# Given data

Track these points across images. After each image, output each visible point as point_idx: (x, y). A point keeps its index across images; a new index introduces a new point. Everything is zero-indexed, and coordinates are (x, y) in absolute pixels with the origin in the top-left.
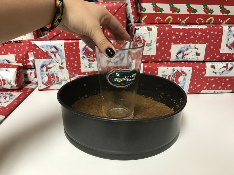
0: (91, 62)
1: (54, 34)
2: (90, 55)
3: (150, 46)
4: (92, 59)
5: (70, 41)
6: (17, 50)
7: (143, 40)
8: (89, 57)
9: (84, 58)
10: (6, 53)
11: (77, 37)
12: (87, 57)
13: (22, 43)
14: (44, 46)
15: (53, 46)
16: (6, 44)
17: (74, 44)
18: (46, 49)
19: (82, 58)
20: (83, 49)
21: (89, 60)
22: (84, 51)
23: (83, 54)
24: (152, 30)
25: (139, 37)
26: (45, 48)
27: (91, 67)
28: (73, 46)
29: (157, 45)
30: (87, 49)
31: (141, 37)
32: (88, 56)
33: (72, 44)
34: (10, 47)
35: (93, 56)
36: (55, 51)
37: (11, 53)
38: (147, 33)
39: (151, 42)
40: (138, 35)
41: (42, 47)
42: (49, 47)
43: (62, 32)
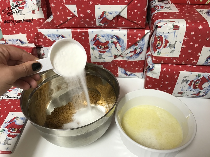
0: (102, 53)
1: (61, 21)
2: (100, 46)
3: (173, 48)
4: (103, 50)
5: (79, 30)
6: (28, 30)
7: (165, 40)
8: (100, 48)
9: (94, 49)
10: (17, 33)
11: (86, 25)
12: (97, 48)
13: (31, 22)
14: (51, 35)
15: (60, 35)
16: (16, 23)
17: (83, 34)
18: (53, 39)
19: (92, 49)
20: (93, 40)
21: (100, 51)
22: (94, 42)
23: (93, 45)
24: (179, 29)
25: (160, 37)
26: (52, 37)
27: (102, 58)
28: (82, 36)
29: (183, 47)
30: (97, 40)
31: (163, 37)
32: (99, 46)
33: (81, 33)
34: (21, 26)
35: (104, 47)
37: (23, 33)
38: (172, 33)
39: (176, 43)
40: (160, 34)
41: (49, 36)
42: (56, 36)
43: (69, 19)
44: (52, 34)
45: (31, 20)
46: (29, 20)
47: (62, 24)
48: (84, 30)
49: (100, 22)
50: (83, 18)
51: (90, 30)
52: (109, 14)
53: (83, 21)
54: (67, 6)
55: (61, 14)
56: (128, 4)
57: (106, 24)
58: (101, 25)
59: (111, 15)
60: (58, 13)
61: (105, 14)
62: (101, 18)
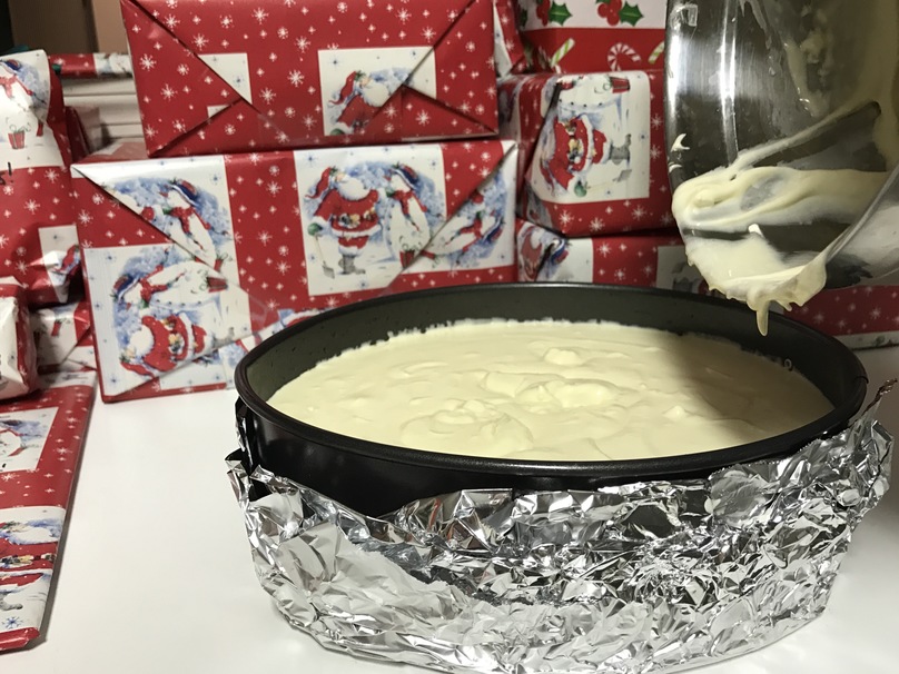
0: (353, 250)
1: (179, 126)
2: (345, 215)
3: (625, 161)
4: (356, 234)
5: (254, 158)
7: (595, 132)
8: (341, 224)
9: (320, 232)
11: (283, 137)
12: (332, 225)
13: (4, 183)
14: (131, 183)
17: (274, 170)
18: (142, 200)
19: (312, 233)
20: (314, 192)
21: (343, 241)
22: (319, 200)
23: (317, 214)
25: (576, 123)
26: (136, 194)
27: (353, 269)
28: (268, 178)
29: (654, 153)
30: (330, 191)
31: (585, 120)
32: (338, 220)
35: (362, 219)
36: (185, 206)
38: (609, 104)
39: (629, 141)
41: (124, 191)
42: (156, 189)
44: (140, 180)
45: (2, 173)
47: (182, 138)
48: (277, 155)
49: (340, 120)
52: (372, 83)
53: (271, 119)
55: (180, 96)
56: (436, 44)
57: (361, 125)
58: (341, 132)
59: (379, 84)
60: (168, 93)
61: (356, 84)
62: (342, 99)
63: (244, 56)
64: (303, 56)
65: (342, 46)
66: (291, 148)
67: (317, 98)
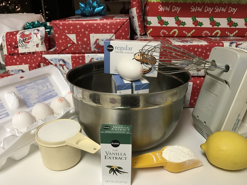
1: (62, 48)
5: (77, 55)
6: (30, 61)
11: (83, 51)
13: (35, 54)
14: (53, 59)
15: (61, 59)
17: (81, 58)
26: (53, 61)
34: (24, 58)
36: (63, 64)
37: (25, 64)
41: (51, 60)
42: (57, 60)
43: (69, 46)
44: (55, 58)
45: (34, 52)
46: (33, 52)
47: (63, 50)
48: (82, 55)
49: (95, 48)
50: (81, 45)
51: (86, 55)
52: (101, 41)
53: (81, 47)
54: (68, 35)
55: (63, 42)
56: (115, 33)
57: (99, 49)
58: (95, 50)
59: (102, 41)
60: (61, 41)
61: (98, 41)
62: (95, 44)
63: (75, 35)
64: (87, 35)
65: (95, 33)
66: (85, 53)
67: (90, 43)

# What this task involves
Return the material in full, word for word, and skip the pictures.

# Problem solution
Track these points across images. After each image, output each visible point as point_idx: (x, y). A point keeps its index across images; a new index introduces a new point. Everything is zero-indexed, and coordinates are (x, y) in absolute pixels with the origin in the top-left.
0: (91, 62)
1: (54, 34)
2: (90, 55)
3: (150, 46)
4: (92, 59)
5: (70, 41)
6: (17, 50)
7: (143, 40)
8: (89, 57)
9: (84, 58)
10: (6, 53)
11: (77, 37)
12: (87, 57)
13: (22, 43)
14: (44, 46)
15: (53, 46)
16: (6, 44)
17: (74, 44)
18: (46, 49)
19: (82, 58)
20: (83, 49)
21: (89, 60)
22: (84, 51)
23: (83, 54)
24: (152, 30)
25: (139, 37)
26: (45, 48)
27: (91, 67)
28: (73, 46)
29: (157, 45)
30: (87, 49)
31: (141, 37)
32: (88, 56)
33: (72, 44)
34: (10, 47)
35: (93, 56)
36: (55, 51)
37: (11, 53)
38: (147, 33)
39: (151, 42)
40: (138, 35)
41: (42, 47)
42: (49, 47)
43: (62, 32)
0: (102, 53)
1: (61, 21)
2: (100, 46)
3: (173, 48)
4: (103, 50)
5: (79, 30)
6: (28, 30)
7: (165, 40)
8: (100, 48)
9: (94, 49)
10: (17, 33)
11: (86, 25)
12: (97, 48)
13: (31, 22)
14: (51, 35)
15: (60, 35)
16: (16, 23)
17: (83, 34)
18: (53, 39)
19: (92, 49)
20: (93, 40)
21: (100, 51)
22: (94, 42)
23: (93, 45)
24: (179, 29)
25: (160, 37)
26: (52, 37)
27: (102, 58)
28: (82, 36)
29: (183, 47)
30: (97, 40)
31: (163, 37)
32: (99, 46)
33: (81, 33)
34: (21, 26)
35: (104, 47)
37: (23, 33)
38: (172, 33)
39: (176, 43)
40: (160, 34)
41: (49, 36)
42: (56, 36)
43: (69, 19)
44: (52, 34)
45: (31, 20)
46: (29, 20)
47: (62, 24)
48: (84, 30)
49: (100, 22)
50: (83, 18)
51: (90, 30)
52: (109, 14)
53: (83, 21)
54: (67, 6)
55: (61, 14)
56: (128, 4)
57: (106, 24)
58: (101, 25)
59: (111, 15)
60: (58, 13)
61: (105, 14)
62: (101, 18)
0: (353, 250)
1: (179, 126)
2: (345, 215)
3: (625, 161)
4: (356, 234)
5: (254, 158)
7: (595, 132)
8: (341, 224)
9: (320, 232)
11: (283, 137)
12: (332, 225)
13: (4, 183)
14: (131, 183)
17: (274, 170)
18: (142, 200)
19: (312, 233)
20: (314, 192)
21: (343, 241)
22: (319, 200)
23: (317, 214)
25: (576, 123)
26: (136, 194)
27: (353, 269)
28: (268, 178)
29: (654, 153)
30: (330, 191)
31: (585, 120)
32: (338, 220)
35: (362, 219)
36: (185, 206)
38: (609, 104)
39: (629, 141)
41: (124, 191)
42: (156, 189)
44: (140, 180)
45: (2, 173)
47: (182, 138)
48: (277, 155)
49: (340, 120)
52: (372, 83)
53: (271, 119)
55: (180, 96)
56: (436, 44)
57: (361, 125)
58: (341, 132)
59: (379, 84)
60: (168, 93)
61: (356, 84)
62: (342, 99)
63: (244, 56)
64: (303, 56)
65: (342, 46)
66: (291, 148)
67: (317, 98)
1: (62, 48)
5: (77, 55)
6: (30, 61)
11: (83, 51)
13: (35, 54)
14: (53, 59)
15: (61, 59)
17: (81, 58)
26: (53, 61)
34: (24, 58)
36: (63, 64)
37: (25, 64)
41: (51, 60)
42: (57, 60)
43: (69, 46)
44: (55, 58)
45: (34, 52)
46: (33, 52)
47: (63, 50)
48: (82, 55)
49: (95, 48)
50: (81, 45)
51: (86, 55)
52: (101, 41)
53: (81, 47)
54: (68, 35)
55: (63, 42)
56: (115, 33)
57: (99, 49)
58: (95, 50)
59: (102, 41)
60: (61, 41)
61: (98, 41)
62: (95, 44)
63: (75, 35)
64: (87, 35)
65: (95, 33)
66: (85, 53)
67: (90, 43)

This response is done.